Note: There may be other ways to implement cross-tab communication in the browser (Flash, ...), but these are NOT the aim of this question as they won't translate to my other use-cases. This is really just an example use-case for the general queue algorithm that I am trying to find.
A couple more parameters:
- The number of producers will never be very large (10s or 100s maybe), so the scaling of the number of reads and writes needed with respect to the number of producers is not really a concern.
- I don't know before hand how many producers I might have and there is no immediately obvious way to assign a number or index to them. (Many mutex algorithms (Lamport's Bakery, Eisenberg&McGuire, Szymański's, ...) maintain an array of state for each process, which wouldn't necessarily be a natural approach here, although I do not want to exclude these approaches ex ante, if they can be implemented using the shared dictionary in some way...)
- The algorithm should be 100% reliable. So, I'd like to avoid things like the delay in Lamport's first Fast Mutex algorithm (page 2 in the PDF) since I don't have any kind of real-time guarantees.
- It would be very helpful if the queue was FIFO, but it's not strictly required.

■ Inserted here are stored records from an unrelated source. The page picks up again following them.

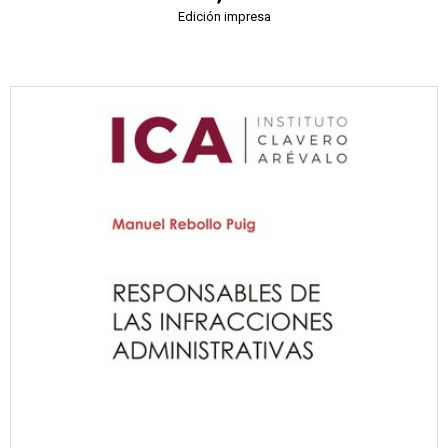
Edición impresa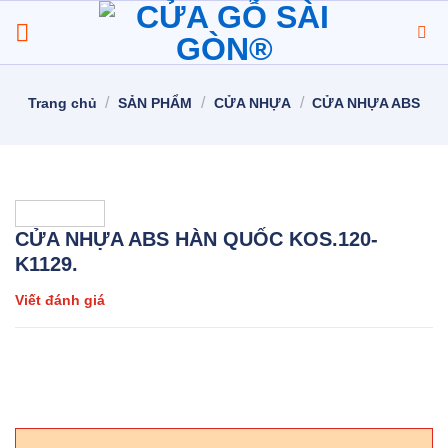
Chuyển
đến
nội
dung
/
/
/
Trang chủ
SẢN PHẨM
CỬA NHỰA
CỬA NHỰA ABS
CỬA NHỰA ABS HÀN QUỐC KOS.120-
K1129.
Viết đánh giá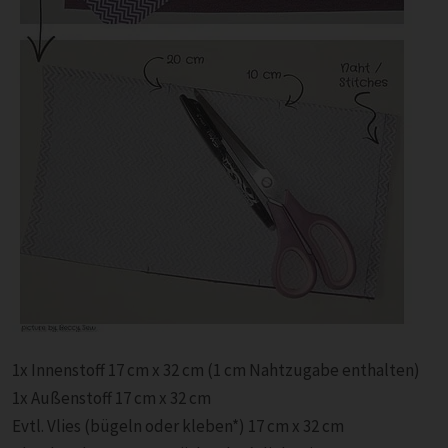
1x Innenstoff 17 cm x 32 cm (1 cm Nahtzugabe enthalten)
1x Außenstoff 17 cm x 32 cm
Evtl. Vlies (bügeln oder kleben*) 17 cm x 32 cm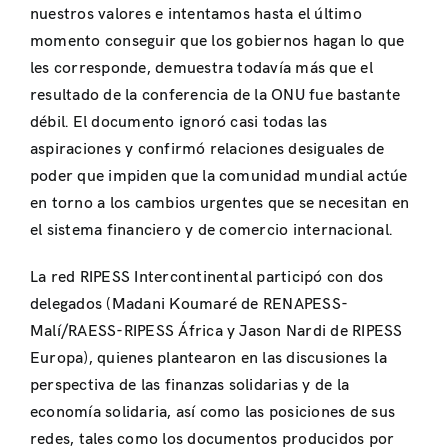
nuestros valores e intentamos hasta el último
momento conseguir que los gobiernos hagan lo que
les corresponde, demuestra todavía más que el
resultado de la conferencia de la ONU fue bastante
débil. El documento ignoró casi todas las
aspiraciones y confirmó relaciones desiguales de
poder que impiden que la comunidad mundial actúe
en torno a los cambios urgentes que se necesitan en
el sistema financiero y de comercio internacional.
La red RIPESS Intercontinental participó con dos
delegados (Madani Koumaré de RENAPESS-
Malí/RAESS-RIPESS África y Jason Nardi de RIPESS
Europa), quienes plantearon en las discusiones la
perspectiva de las finanzas solidarias y de la
economía solidaria, así como las posiciones de sus
redes, tales como los documentos producidos por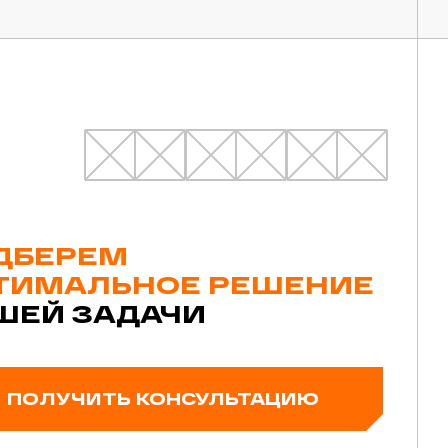
ДБЕРЕМ
ТИМАЛЬНОЕ РЕШЕНИЕ
ШЕЙ ЗАДАЧИ
ПОЛУЧИТЬ КОНСУЛЬТАЦИЮ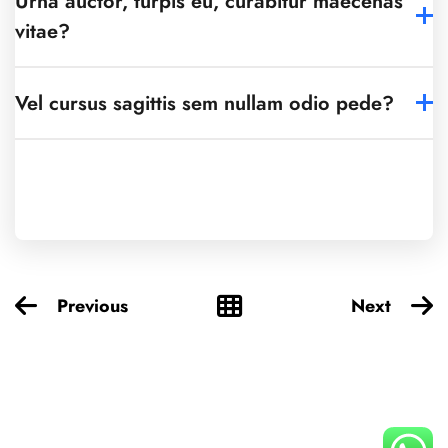
Urna auctor, turpis eu, curabitur maecenas
vitae?
Vel cursus sagittis sem nullam odio pede?
Previous
Next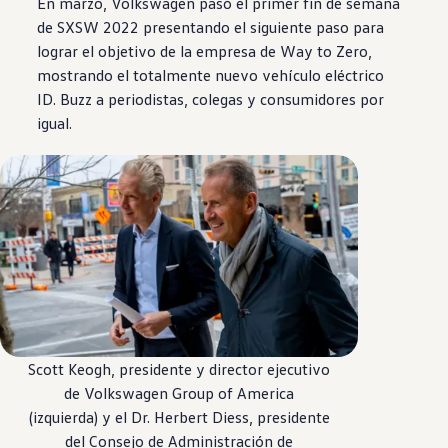
En marzo,
Volkswagen
pasó el primer fin de semana
de SXSW 2022 presentando el siguiente paso para
lograr el objetivo de la
empresa
de Way to Zero,
mostrando el totalmente nuevo
vehículo
eléctrico
ID. Buzz
a periodistas, colegas y consumidores por
igual.
Scott Keogh, presidente y director ejecutivo
de
Volkswagen
Group of America
(izquierda) y el Dr. Herbert Diess, presidente
del Consejo de Administración de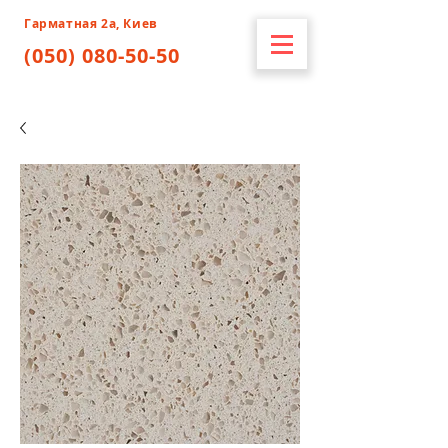
Гарматная 2а, Киев
(050) 080-50-50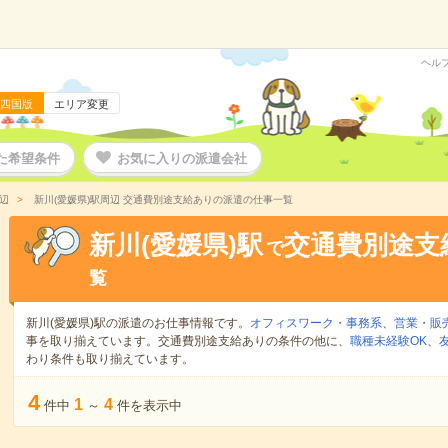
ヘル
四国版
エリア変更
た希望条件
お気に入りの派遣会社
辺
新川(愛媛県)駅周辺 交通費別途支給ありの派遣の仕事一覧
新川(愛媛県)駅
交通費別途支
で
覧
新川(愛媛県)駅の派遣のお仕事情報です。
オフィスワーク・事務系
、
営業・販
事を取り揃えています。交通費別途支給ありの条件の他に、
職種未経験OK
、
わり条件も取り揃えています。
4
1
4
件中
～
件を表示中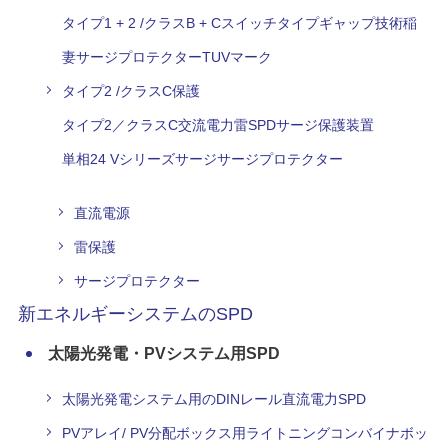
タイプ1 + 2 /クラスB + Cスイッチタイプギャップ技術稲
妻サージプロテクターTUVマーク
タイプ2 /クラスC保護
タイプ2／クラスC交流電力雷SPDサージ保護装置
単相24 Vシリーズサージサージプロテクター
直流電源
雷保護
サージプロテクター
新エネルギーシステムのSPD
太陽光発電・PVシステム用SPD
太陽光発電システム用のDINレール直流電力SPD
PVアレイ/ PV分配ボックス用ライトニングコンバイナボッ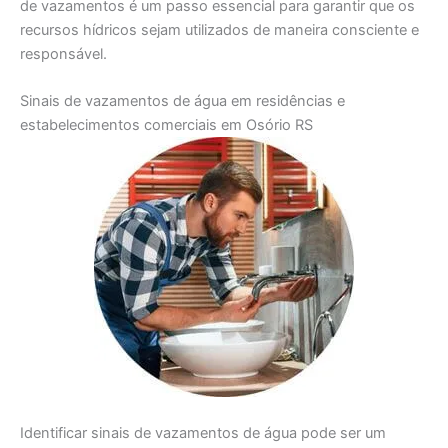
de vazamentos é um passo essencial para garantir que os
recursos hídricos sejam utilizados de maneira consciente e
responsável.
Sinais de vazamentos de água em residências e
estabelecimentos comerciais em Osório RS
Identificar sinais de vazamentos de água pode ser um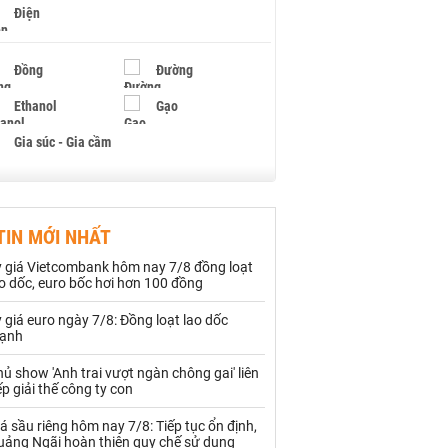
Điện
Đồng
Đường
Ethanol
Gạo
Gia súc - Gia cầm
Giấy
Gỗ
TIN MỚI NHẤT
Hạt điều
Hồ tiêu - Hạt tiêu
ỷ giá Vietcombank hôm nay 7/8 đồng loạt
Khí đốt
o dốc, euro bốc hơi hơn 100 đồng
 giá euro ngày 7/8: Đồng loạt lao dốc
Kim loại khác
Mắc ca
ạnh
Muối
Ngũ cốc
ủ show 'Anh trai vượt ngàn chông gai' liên
ếp giải thế công ty con
Nhựa - Hạt nhựa
á sầu riêng hôm nay 7/8: Tiếp tục ổn định,
uảng Ngãi hoàn thiện quy chế sử dụng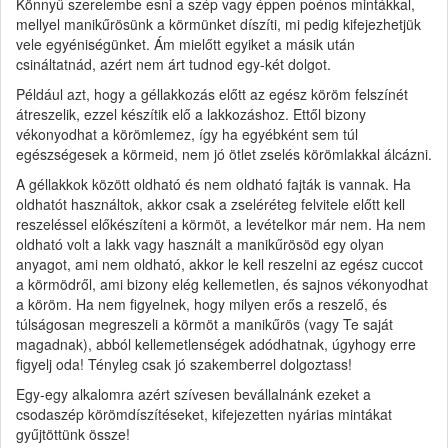
Könnyű szerelembe esni a szép vagy éppen poénos mintákkal,
mellyel manikűrösünk a körmünket díszíti, mi pedig kifejezhetjük
vele egyéniségünket. Ám mielőtt egyiket a másik után
csináltatnád, azért nem árt tudnod egy-két dolgot.
Például azt, hogy a géllakkozás előtt az egész köröm felszínét
átreszelik, ezzel készítik elő a lakkozáshoz. Ettől bizony
vékonyodhat a körömlemez, így ha egyébként sem túl
egészségesek a körmeid, nem jó ötlet zselés körömlakkal álcázni.
A géllakkok között oldható és nem oldható fajták is vannak. Ha
oldhatót használtok, akkor csak a zseléréteg felvitele előtt kell
reszeléssel előkészíteni a körmöt, a levételkor már nem. Ha nem
oldható volt a lakk vagy használt a manikűrösöd egy olyan
anyagot, ami nem oldható, akkor le kell reszelni az egész cuccot
a körmödről, ami bizony elég kellemetlen, és sajnos vékonyodhat
a köröm. Ha nem figyelnek, hogy milyen erős a reszelő, és
túlságosan megreszeli a körmöt a manikűrös (vagy Te saját
magadnak), abból kellemetlenségek adódhatnak, úgyhogy erre
figyelj oda! Tényleg csak jó szakemberrel dolgoztass!
Egy-egy alkalomra azért szívesen bevállalnánk ezeket a
csodaszép körömdíszítéseket, kifejezetten nyárias mintákat
gyűjtöttünk össze!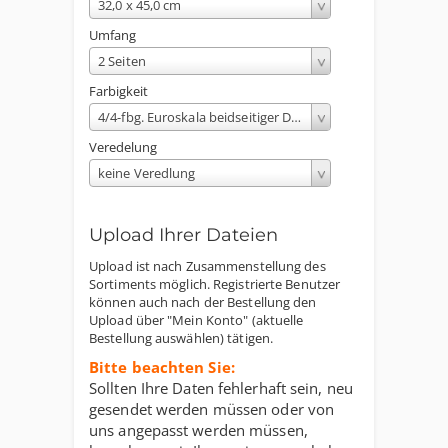
32,0 x 45,0 cm
Umfang
2 Seiten
Farbigkeit
4/4-fbg. Euroskala beidseitiger Druck
Veredelung
keine Veredlung
Upload Ihrer Dateien
Upload ist nach Zusammenstellung des
Sortiments möglich. Registrierte Benutzer
können auch nach der Bestellung den
Upload über "Mein Konto" (aktuelle
Bestellung auswählen) tätigen.
Bitte beachten Sie:
Sollten Ihre Daten fehlerhaft sein, neu
gesendet werden müssen oder von
uns angepasst werden müssen,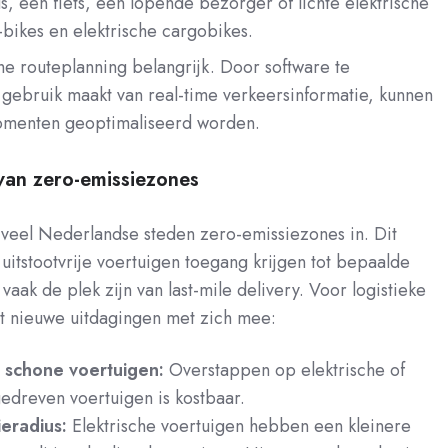
s, een fiets, een lopende bezorger of lichte elektrische
-bikes en elektrische cargobikes.
che routeplanning belangrijk. Door software te
gebruik maakt van real-time verkeersinformatie, kunnen
omenten geoptimaliseerd worden.
van zero-emissiezones
veel Nederlandse steden zero-emissiezones in. Dit
 uitstootvrije voertuigen toegang krijgen tot bepaalde
vaak de plek zijn van last-mile delivery. Voor logistieke
it nieuwe uitdagingen met zich mee:
n schone voertuigen:
Overstappen op elektrische of
edreven voertuigen is kostbaar.
eradius:
Elektrische voertuigen hebben een kleinere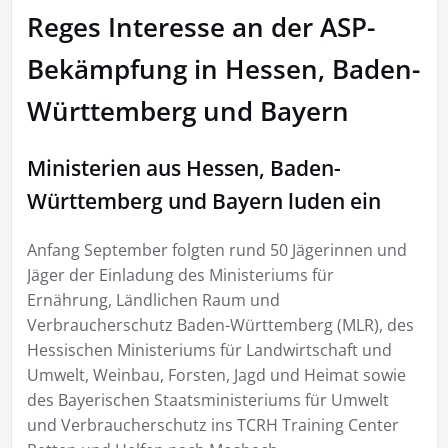
Reges Interesse an der ASP-
Bekämpfung in Hessen, Baden-
Württemberg und Bayern
Ministerien aus Hessen, Baden-
Württemberg und Bayern luden ein
Anfang September folgten rund 50 Jägerinnen und
Jäger der Einladung des Ministeriums für
Ernährung, Ländlichen Raum und
Verbraucherschutz Baden-Württemberg (MLR), des
Hessischen Ministeriums für Landwirtschaft und
Umwelt, Weinbau, Forsten, Jagd und Heimat sowie
des Bayerischen Staatsministeriums für Umwelt
und Verbraucherschutz ins TCRH Training Center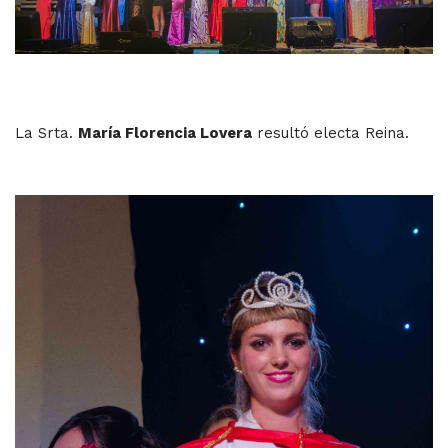
La Srta.
María Florencia Lovera
resultó electa Reina.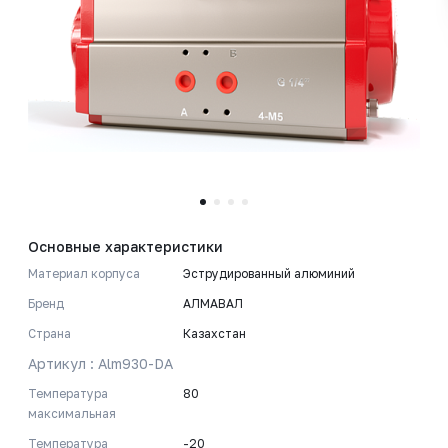
Основные характеристики
Материал корпуса
Эструдированный алюминий
Бренд
АЛМАВАЛ
Страна
Казахстан
Артикул : Alm930-DA
Температура
80
максимальная
Температура
-20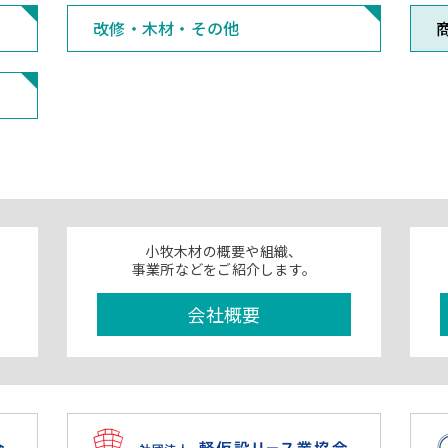
改修・木材・その他
小牧木材の概要や組織、
事業所などをご紹介します。
会社概要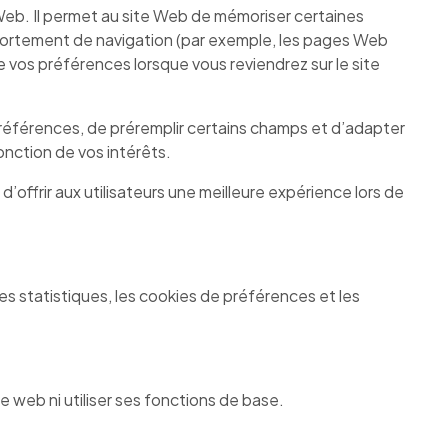
e Web. Il permet au site Web de mémoriser certaines
portement de navigation (par exemple, les pages Web
vos préférences lorsque vous reviendrez sur le site
références, de préremplir certains champs et d’adapter
onction de vos intérêts.
d’offrir aux utilisateurs une meilleure expérience lors de
ies statistiques, les cookies de préférences et les
 web ni utiliser ses fonctions de base.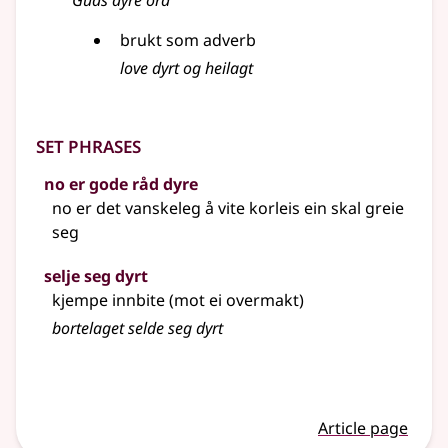
Guds dyre ord
brukt som adverb
love dyrt og heilagt
Set phrases
no er gode råd dyre
no er det vanskeleg å vite korleis ein skal greie
seg
selje seg dyrt
kjempe innbite (mot ei overmakt)
bortelaget selde seg dyrt
Article page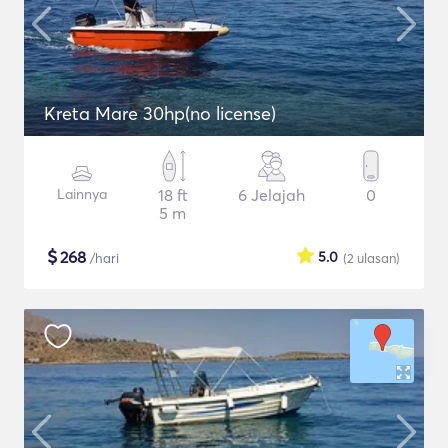
Kreta Mare 30hp(no license)
Lainnya
18 ft
6 Jelajah
0
5 m
$
268
5.0
/hari
(2
ulasan
)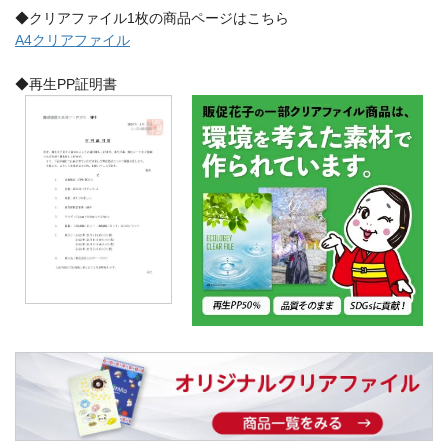
◆クリアファイル1枚の商品ページはこちら
A4クリアファイル
◆再生PP証明書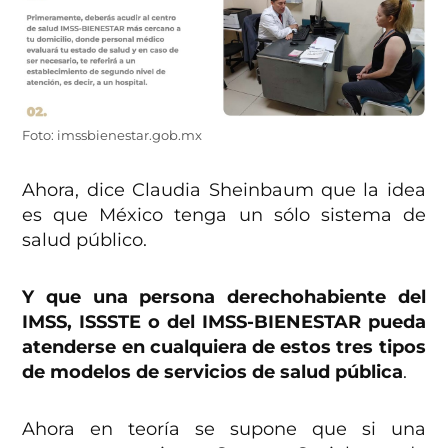
Foto: imssbienestar.gob.mx
Ahora, dice Claudia Sheinbaum que la idea
es que México tenga un sólo sistema de
salud público.
Y que una persona derechohabiente del
IMSS, ISSSTE o del IMSS-BIENESTAR pueda
atenderse en cualquiera de estos tres tipos
de modelos de servicios de salud pública
.
Ahora en teoría se supone que si una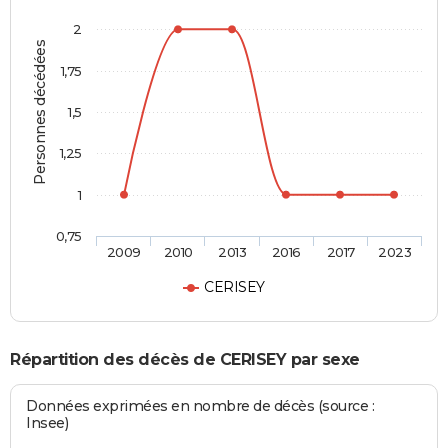
2
Personnes décédées
1,75
1,5
1,25
1
0,75
2009
2010
2013
2016
2017
2023
CERISEY
Répartition des décès de CERISEY par sexe
Données exprimées en nombre de décès (source :
Insee)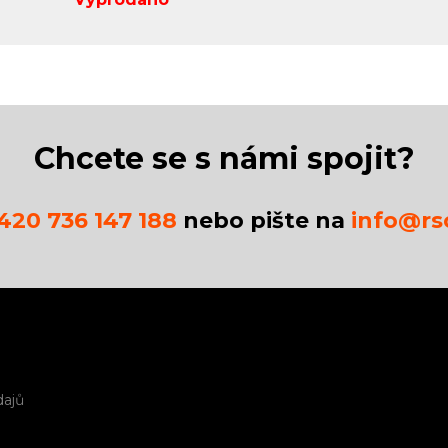
Chcete se s námi spojit?
420 736 147 188
nebo pište na
info@rsc
dajů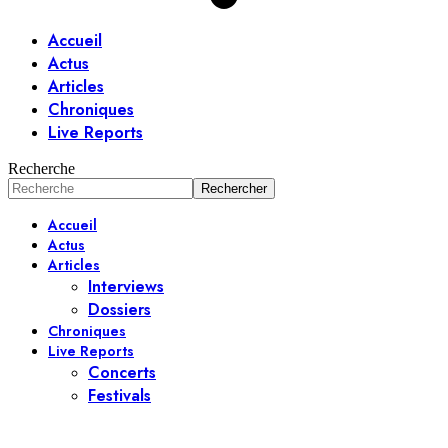
Accueil
Actus
Articles
Chroniques
Live Reports
Recherche
Accueil
Actus
Articles
Interviews
Dossiers
Chroniques
Live Reports
Concerts
Festivals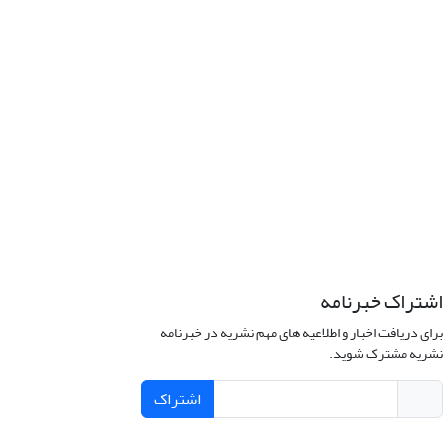
اشتراک خبرنامه
برای دریافت اخبار و اطلاعیه های مهم نشریه در خبرنامه
نشریه مشترک شوید.
اشتراک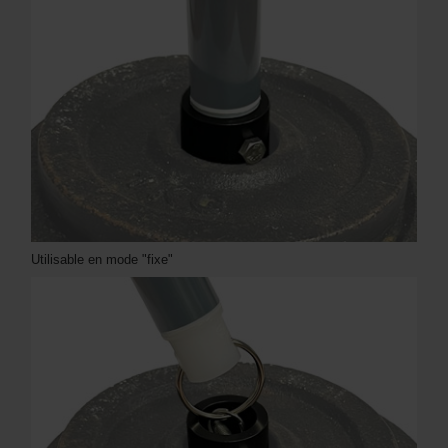
Utilisable en mode "fixe"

- The algorithm should not be encumbered by any patents, etc.
Update:
The Two-Lock Concurrent Queue Algorithm by Michael and Scott looks like it could work, but I would need two things to implement it:
- A locking mechanism using the shared dictionary that can survive the crash of a lock-holder
- A reliable way to allocate a new node (if I move the allocation into the locked section, I could just generate new random keys until I find one that's not in use yet, but there might be a better way?)
Update 2:
It seems, I wasn't being specific enough about the dictionary:
It's really nothing more than a trivial key-value-store. It provides the functions get(key)
to read the value of a key, put(key, value)
to change the value of a key, and delete(key)
to remove a key. In some of my use-cases, I can also iterate over keys, but if possible, I'd like to avoid it for generality. Keys are arbitrary and the producers and consumers can create or calculate them as needed. The dictionary does not provide any facilities for automatically generating unique keys.
Examples are HTML LocalStorage, Google AppEngine's Datastore, a Java Map, a Python dictionary, or even a file-system with only a single directory (where the keys would be the file-names and the values the content of the files).